Task objective: Reply only with how many lines in these entries hold the string "Unique".

*** Begin section ***

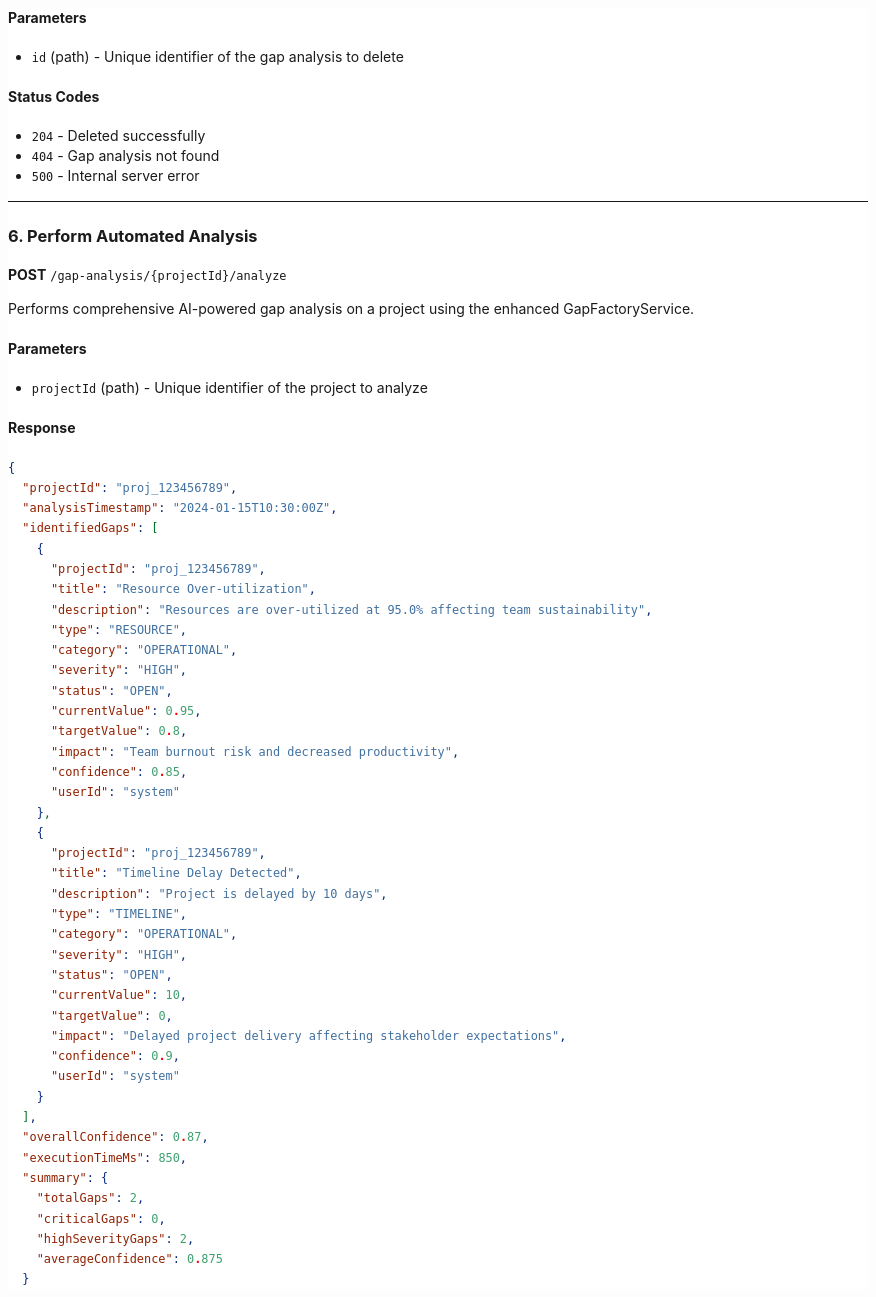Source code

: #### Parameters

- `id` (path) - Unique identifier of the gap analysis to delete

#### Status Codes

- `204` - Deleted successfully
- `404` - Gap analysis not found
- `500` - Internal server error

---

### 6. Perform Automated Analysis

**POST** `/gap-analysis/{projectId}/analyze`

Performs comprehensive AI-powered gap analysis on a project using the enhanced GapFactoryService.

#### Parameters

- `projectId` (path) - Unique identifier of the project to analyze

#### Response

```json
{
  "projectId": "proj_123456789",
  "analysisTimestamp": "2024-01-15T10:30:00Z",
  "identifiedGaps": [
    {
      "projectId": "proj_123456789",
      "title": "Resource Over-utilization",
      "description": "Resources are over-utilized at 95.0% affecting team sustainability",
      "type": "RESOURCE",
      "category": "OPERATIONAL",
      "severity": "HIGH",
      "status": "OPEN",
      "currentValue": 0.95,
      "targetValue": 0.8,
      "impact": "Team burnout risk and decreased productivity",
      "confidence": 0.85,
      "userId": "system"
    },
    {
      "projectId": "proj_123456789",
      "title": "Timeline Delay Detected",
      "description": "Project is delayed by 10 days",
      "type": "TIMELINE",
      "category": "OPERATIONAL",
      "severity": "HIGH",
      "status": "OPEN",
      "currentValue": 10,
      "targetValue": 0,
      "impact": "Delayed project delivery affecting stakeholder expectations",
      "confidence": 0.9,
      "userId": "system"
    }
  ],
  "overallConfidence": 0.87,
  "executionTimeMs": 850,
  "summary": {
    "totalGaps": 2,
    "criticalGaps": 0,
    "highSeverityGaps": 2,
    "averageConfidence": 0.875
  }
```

*** End section ***
*** Begin section ***

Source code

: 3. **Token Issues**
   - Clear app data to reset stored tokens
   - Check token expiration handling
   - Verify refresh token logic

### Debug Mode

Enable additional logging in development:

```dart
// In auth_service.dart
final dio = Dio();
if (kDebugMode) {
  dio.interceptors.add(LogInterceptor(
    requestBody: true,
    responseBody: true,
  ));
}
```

*** End section ***

Solution for this task: 2